• **Problem to solve**
Send back the data below exactly. Drop every picture.

══ Information provided

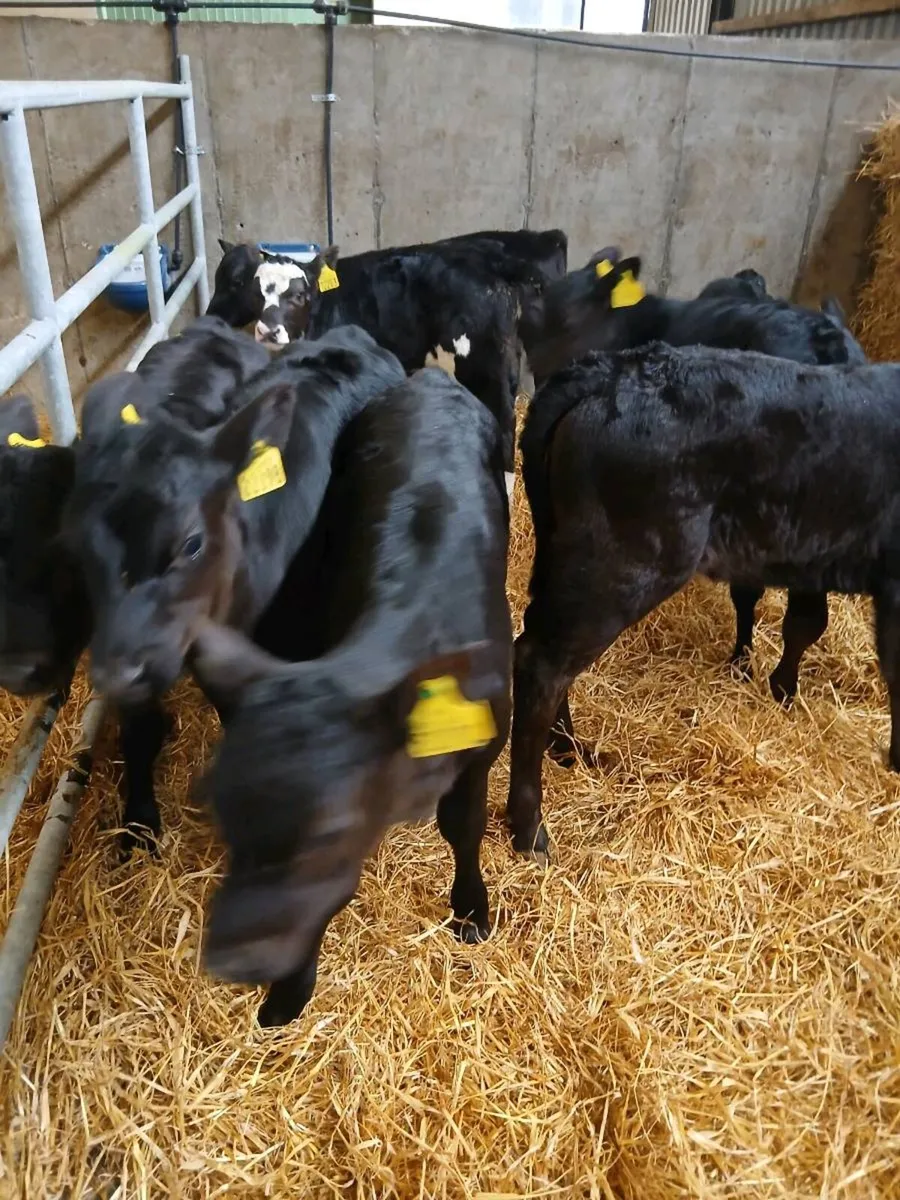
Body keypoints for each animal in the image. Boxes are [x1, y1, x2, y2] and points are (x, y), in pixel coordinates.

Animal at [190, 366, 512, 1027]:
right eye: (224, 812)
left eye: (327, 832)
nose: (231, 962)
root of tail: (432, 376)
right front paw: (289, 992)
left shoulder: (490, 738)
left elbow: (464, 827)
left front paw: (471, 909)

════

• **Answer to this problem**
Body keypoints for each animal in the image. Boxes are [x1, y1, x2, y2] and points are (x, y), in pixel coordinates.

Animal at [190, 366, 512, 1027]:
right eye: (224, 812)
left eye: (327, 832)
nose: (231, 962)
root of tail: (432, 376)
right front paw: (289, 992)
left shoulder: (490, 738)
left elbow: (464, 827)
left front paw: (471, 909)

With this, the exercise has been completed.